The parties' dispute over who shall bear the cost of sending opt-out notices need not be addressed to resolving the instant motion. The interrogatory at issue simply requests defendants provide the name, position, address, and phone number for putative class members. ECF No. 38-1 at 34. Courts regularly find that such information is discoverable at the pre-certification stage of class actions and that any potential privacy concerns can be address by a protective order. See Putnam v. Eli Lilly & Co., 508 F. Supp. 2d 812, 815 (C.D. Cal. 2007) (finding that plaintiff was entitled to contact information, including telephone numbers, for putative class members); Babbitt, 1992 WL 605652 at *3 (at pre-certification stage of proposed class action, defendant employer ordered to disclose names, addresses, telephone numbers and social security numbers of current and past employees); Crab Addison v.

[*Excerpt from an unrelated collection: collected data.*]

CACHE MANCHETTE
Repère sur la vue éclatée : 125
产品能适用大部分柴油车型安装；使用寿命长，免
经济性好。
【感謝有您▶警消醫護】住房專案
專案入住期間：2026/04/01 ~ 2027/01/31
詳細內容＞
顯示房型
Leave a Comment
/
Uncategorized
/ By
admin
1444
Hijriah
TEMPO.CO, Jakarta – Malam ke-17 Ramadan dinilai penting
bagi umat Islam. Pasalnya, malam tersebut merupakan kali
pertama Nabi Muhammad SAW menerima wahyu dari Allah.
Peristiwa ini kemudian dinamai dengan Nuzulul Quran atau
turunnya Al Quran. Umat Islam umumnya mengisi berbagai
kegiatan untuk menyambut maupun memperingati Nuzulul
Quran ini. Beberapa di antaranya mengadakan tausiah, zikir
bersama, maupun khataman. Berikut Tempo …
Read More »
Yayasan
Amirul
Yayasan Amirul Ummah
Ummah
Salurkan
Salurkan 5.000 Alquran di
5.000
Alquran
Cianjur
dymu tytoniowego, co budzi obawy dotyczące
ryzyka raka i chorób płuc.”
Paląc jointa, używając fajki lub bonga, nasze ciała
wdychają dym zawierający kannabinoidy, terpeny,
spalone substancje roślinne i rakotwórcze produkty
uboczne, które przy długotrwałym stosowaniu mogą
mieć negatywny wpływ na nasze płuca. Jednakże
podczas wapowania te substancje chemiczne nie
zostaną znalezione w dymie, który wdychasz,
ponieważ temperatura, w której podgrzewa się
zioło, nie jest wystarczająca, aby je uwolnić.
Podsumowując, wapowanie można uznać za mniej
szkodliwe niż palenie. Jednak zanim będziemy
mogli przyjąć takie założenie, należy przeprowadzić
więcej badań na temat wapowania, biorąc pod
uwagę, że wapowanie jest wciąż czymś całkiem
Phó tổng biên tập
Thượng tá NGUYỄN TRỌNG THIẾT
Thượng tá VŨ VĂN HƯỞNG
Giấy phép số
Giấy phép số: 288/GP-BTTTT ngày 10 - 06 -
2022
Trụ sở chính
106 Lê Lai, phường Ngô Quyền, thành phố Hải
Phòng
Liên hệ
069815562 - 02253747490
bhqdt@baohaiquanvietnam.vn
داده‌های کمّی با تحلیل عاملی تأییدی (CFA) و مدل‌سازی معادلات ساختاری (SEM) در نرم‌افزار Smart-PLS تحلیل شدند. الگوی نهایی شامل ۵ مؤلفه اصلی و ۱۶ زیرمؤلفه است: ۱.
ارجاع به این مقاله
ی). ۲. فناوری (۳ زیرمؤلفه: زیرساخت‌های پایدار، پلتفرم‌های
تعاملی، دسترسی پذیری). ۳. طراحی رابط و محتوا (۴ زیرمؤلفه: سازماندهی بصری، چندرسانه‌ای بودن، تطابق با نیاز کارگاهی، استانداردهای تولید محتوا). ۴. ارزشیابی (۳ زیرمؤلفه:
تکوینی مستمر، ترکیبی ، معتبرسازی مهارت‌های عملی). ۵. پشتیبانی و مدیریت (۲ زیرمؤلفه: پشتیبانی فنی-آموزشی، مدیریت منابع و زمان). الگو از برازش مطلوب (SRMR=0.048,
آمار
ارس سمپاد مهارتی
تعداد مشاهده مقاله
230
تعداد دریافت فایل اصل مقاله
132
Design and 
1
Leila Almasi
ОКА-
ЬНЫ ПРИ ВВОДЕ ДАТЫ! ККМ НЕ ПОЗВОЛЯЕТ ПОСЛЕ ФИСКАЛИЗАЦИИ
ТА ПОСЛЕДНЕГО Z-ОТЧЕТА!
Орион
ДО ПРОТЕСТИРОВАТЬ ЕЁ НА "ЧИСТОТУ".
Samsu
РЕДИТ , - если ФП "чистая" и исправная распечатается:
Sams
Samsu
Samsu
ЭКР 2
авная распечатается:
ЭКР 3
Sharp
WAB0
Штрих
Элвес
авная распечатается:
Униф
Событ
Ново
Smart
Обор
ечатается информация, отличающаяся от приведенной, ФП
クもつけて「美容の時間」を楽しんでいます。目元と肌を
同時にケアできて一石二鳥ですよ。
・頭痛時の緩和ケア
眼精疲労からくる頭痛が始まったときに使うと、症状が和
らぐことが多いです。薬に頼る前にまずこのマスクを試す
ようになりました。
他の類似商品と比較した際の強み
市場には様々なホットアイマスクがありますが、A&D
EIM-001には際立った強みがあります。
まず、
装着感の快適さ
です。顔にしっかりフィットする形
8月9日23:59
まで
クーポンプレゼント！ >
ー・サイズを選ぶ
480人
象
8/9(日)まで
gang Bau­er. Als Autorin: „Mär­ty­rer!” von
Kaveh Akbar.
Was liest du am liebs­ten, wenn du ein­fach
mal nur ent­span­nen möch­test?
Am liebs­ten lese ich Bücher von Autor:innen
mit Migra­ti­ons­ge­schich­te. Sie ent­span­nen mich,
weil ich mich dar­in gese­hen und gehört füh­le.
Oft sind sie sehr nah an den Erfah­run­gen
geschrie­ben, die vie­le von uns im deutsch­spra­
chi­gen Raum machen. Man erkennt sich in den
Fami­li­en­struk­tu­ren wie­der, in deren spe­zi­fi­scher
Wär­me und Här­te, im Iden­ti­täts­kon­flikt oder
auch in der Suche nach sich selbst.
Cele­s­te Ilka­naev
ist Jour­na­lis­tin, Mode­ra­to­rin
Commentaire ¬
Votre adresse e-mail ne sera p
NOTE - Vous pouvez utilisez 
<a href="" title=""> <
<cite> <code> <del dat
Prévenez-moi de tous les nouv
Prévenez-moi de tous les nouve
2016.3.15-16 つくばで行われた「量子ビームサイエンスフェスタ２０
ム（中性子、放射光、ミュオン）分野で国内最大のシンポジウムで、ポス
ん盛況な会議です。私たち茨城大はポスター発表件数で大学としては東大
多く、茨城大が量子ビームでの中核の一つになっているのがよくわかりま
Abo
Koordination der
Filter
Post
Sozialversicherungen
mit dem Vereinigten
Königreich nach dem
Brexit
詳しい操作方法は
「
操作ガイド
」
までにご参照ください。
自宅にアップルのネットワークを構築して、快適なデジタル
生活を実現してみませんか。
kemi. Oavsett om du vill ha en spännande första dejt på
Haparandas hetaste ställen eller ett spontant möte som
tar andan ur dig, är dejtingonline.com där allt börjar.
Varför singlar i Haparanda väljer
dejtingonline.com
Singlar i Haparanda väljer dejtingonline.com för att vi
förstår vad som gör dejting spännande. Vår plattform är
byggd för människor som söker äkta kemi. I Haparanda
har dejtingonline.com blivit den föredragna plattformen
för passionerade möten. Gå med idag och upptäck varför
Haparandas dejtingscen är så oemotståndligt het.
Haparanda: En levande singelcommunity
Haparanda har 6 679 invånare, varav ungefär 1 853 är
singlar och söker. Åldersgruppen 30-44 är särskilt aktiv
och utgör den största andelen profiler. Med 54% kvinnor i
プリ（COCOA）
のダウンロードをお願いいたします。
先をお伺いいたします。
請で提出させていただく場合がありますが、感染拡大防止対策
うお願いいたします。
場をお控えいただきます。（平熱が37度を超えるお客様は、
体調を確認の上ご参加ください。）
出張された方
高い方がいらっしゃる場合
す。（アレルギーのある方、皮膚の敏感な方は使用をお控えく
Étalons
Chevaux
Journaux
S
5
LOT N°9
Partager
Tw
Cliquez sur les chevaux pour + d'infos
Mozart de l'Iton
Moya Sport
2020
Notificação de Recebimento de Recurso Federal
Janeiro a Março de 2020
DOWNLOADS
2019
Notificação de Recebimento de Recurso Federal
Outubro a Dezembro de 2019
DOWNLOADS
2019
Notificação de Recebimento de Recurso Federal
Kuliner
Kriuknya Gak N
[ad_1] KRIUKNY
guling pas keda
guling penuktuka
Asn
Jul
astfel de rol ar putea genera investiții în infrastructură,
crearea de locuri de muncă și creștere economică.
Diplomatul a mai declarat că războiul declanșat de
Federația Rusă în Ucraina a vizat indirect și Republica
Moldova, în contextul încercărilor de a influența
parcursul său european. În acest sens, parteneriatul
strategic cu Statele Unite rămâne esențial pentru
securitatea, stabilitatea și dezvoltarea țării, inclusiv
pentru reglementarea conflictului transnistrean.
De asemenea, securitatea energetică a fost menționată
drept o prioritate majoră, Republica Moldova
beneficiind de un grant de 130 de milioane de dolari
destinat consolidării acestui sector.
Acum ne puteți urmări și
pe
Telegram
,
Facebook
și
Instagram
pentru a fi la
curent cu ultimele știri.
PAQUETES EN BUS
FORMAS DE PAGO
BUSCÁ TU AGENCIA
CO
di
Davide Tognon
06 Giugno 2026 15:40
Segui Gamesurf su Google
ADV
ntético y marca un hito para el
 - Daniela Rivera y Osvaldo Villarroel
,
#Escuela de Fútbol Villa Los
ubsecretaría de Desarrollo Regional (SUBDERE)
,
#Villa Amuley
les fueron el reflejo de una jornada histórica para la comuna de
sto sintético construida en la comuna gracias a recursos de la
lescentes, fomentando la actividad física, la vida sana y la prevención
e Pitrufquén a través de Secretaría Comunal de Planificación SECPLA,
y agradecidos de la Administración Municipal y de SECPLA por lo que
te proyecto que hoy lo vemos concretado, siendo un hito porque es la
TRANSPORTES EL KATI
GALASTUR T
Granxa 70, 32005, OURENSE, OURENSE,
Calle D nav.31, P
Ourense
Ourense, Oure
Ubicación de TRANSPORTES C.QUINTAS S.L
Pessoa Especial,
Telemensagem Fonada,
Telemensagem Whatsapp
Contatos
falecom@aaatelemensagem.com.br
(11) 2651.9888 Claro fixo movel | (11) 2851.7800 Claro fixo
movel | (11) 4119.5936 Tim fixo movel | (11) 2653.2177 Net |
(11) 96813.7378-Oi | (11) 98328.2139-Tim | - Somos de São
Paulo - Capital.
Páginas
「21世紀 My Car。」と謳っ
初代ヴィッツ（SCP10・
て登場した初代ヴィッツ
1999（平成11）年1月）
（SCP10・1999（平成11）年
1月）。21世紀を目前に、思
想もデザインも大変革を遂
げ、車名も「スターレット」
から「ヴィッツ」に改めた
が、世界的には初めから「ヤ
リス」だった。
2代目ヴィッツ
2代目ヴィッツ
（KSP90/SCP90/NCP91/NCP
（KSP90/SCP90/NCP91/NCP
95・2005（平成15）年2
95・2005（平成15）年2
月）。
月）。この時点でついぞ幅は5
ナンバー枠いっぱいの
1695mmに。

Superior Court, 169 Cal. App. 4th 958, 964, 975 (2008) (upholding trial court's order compelling putative class members' contact information, including phone numbers); York v. Starbucks, No. CV 08-7919-GAF (PJW), 2009 WL 3177605 at *1 (C.D. Cal. June 30, 2009) (observing that telephone numbers are often publicly available, and that any potential intrusion into a putative class member's privacy caused by a telephone call is only minor and brief).
Defendants do not contend that providing the name, position, and contact information for all putative class members would be unreasonably burdensome. Moreover, any privacy concerns implicated in producing such information can be adequately addressed by a properly tailored protective order. Accordingly, defendants will be required to provide the requested information, but only after the parties submit a proposed protective order for the court's review that addresses, at a minimum, the use of names and contact information for putative class members.
IV. Conclusion
Accordingly, it is hereby ORDERED that plaintiffs' motions to compel (ECF Nos. 34, 35) are granted as follows:
1. Within 7 days of this order, the parties shall submit a stipulated protective order addressing, at a minimum, the use of the names and contact information of putative class members. Within 7 days of the court's approval of a protective order, defendants shall provide plaintiffs with the information requested in plaintiffs' Interrogatory Number 1.
2. Within 21 days of this order, defendants shall provide a 10 percent sampling of wage statements and 30 percent samplings of time and payroll records for the putative class members. DATED: August 14, 2018.